Supplied material:
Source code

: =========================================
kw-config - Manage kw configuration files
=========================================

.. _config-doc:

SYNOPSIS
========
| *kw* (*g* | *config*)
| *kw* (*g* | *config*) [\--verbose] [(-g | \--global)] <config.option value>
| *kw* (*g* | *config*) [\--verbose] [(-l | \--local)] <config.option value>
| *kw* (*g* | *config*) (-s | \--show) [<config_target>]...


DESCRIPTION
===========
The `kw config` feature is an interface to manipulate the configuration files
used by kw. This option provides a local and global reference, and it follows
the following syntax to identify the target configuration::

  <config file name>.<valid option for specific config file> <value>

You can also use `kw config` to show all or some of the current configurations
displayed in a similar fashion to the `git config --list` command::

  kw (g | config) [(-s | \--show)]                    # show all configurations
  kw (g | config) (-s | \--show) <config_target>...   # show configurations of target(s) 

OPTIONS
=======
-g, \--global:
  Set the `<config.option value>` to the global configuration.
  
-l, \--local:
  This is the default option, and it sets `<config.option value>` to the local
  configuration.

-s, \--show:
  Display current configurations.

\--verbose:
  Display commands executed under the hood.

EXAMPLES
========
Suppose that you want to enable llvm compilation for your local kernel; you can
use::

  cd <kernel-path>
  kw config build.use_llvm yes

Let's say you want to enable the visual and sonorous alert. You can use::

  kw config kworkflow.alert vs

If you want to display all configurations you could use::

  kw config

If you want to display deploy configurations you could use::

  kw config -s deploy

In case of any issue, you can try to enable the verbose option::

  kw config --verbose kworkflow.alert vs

What the task requires:
Make an exact copy of the material above.

Response to the exercise:
Source code

: =========================================
kw-config - Manage kw configuration files
=========================================

.. _config-doc:

SYNOPSIS
========
| *kw* (*g* | *config*)
| *kw* (*g* | *config*) [\--verbose] [(-g | \--global)] <config.option value>
| *kw* (*g* | *config*) [\--verbose] [(-l | \--local)] <config.option value>
| *kw* (*g* | *config*) (-s | \--show) [<config_target>]...


DESCRIPTION
===========
The `kw config` feature is an interface to manipulate the configuration files
used by kw. This option provides a local and global reference, and it follows
the following syntax to identify the target configuration::

  <config file name>.<valid option for specific config file> <value>

You can also use `kw config` to show all or some of the current configurations
displayed in a similar fashion to the `git config --list` command::

  kw (g | config) [(-s | \--show)]                    # show all configurations
  kw (g | config) (-s | \--show) <config_target>...   # show configurations of target(s) 

OPTIONS
=======
-g, \--global:
  Set the `<config.option value>` to the global configuration.
  
-l, \--local:
  This is the default option, and it sets `<config.option value>` to the local
  configuration.

-s, \--show:
  Display current configurations.

\--verbose:
  Display commands executed under the hood.

EXAMPLES
========
Suppose that you want to enable llvm compilation for your local kernel; you can
use::

  cd <kernel-path>
  kw config build.use_llvm yes

Let's say you want to enable the visual and sonorous alert. You can use::

  kw config kworkflow.alert vs

If you want to display all configurations you could use::

  kw config

If you want to display deploy configurations you could use::

  kw config -s deploy

In case of any issue, you can try to enable the verbose option::

  kw config --verbose kworkflow.alert vs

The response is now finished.